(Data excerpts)

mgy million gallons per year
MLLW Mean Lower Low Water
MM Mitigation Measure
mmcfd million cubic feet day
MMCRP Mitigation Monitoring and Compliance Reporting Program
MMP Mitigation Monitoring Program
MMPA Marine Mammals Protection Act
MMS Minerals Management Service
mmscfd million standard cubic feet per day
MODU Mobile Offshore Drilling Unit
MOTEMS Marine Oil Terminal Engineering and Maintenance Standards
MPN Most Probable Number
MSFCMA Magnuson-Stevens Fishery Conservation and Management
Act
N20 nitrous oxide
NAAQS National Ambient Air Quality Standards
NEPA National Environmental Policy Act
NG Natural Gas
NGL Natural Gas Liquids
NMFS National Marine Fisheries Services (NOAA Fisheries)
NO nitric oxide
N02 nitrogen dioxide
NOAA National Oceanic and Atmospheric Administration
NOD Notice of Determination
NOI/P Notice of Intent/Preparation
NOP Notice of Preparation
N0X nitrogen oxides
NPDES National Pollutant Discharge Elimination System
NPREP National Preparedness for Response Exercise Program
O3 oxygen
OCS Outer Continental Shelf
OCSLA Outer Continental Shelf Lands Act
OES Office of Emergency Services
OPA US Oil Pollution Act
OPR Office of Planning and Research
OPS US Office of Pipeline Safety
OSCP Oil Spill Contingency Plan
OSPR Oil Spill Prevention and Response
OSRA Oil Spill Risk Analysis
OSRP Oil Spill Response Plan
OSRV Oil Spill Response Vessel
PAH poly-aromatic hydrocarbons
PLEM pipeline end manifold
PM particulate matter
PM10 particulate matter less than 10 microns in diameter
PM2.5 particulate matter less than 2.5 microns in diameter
...
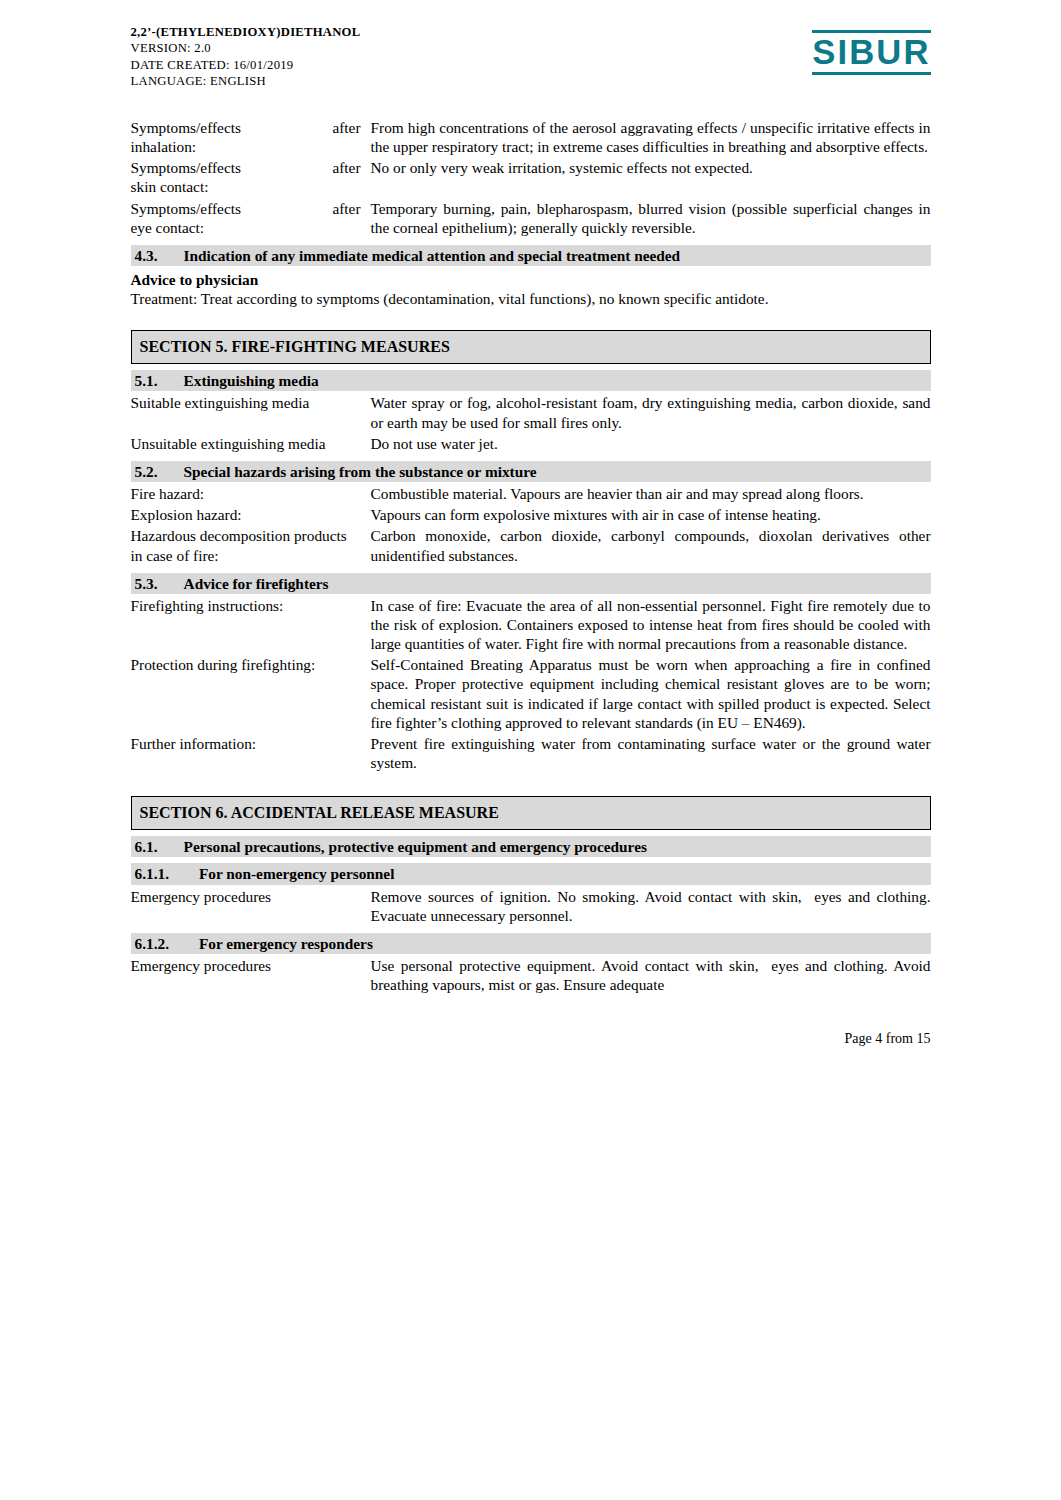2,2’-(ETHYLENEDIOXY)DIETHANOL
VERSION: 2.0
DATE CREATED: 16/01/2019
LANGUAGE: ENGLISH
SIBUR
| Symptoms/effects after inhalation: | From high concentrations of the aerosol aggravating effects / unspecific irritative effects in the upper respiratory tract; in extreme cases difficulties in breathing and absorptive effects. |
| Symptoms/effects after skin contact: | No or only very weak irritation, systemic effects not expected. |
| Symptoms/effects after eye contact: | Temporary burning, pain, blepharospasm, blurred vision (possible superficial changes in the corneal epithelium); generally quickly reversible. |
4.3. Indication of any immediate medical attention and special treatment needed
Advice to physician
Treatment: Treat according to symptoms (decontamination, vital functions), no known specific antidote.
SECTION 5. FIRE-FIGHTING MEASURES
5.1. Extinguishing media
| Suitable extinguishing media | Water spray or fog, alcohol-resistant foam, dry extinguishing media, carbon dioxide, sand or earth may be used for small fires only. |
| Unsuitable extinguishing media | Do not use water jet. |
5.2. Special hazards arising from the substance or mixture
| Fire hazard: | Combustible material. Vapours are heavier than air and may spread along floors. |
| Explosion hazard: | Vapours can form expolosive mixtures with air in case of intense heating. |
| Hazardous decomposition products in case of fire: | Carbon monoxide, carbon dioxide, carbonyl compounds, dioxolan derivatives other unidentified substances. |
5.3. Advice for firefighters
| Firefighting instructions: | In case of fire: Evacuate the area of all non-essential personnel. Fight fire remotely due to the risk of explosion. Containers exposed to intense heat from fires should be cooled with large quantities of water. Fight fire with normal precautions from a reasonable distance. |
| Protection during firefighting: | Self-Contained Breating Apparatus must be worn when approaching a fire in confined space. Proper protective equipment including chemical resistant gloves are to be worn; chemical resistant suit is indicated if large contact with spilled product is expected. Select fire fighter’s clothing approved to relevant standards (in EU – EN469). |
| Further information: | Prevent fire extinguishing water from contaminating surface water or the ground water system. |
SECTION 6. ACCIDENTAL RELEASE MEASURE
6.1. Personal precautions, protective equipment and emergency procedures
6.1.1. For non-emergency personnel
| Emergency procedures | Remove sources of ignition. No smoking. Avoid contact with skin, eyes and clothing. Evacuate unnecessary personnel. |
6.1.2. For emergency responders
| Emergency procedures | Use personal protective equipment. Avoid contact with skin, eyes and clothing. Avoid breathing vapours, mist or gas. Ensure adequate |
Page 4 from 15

▶ _EXERCISE GOAL_
Determine how many lines of the entries hold "resistant", and reply with that number only.

▶ _SOLUTION TO THIS EXERCISE_
2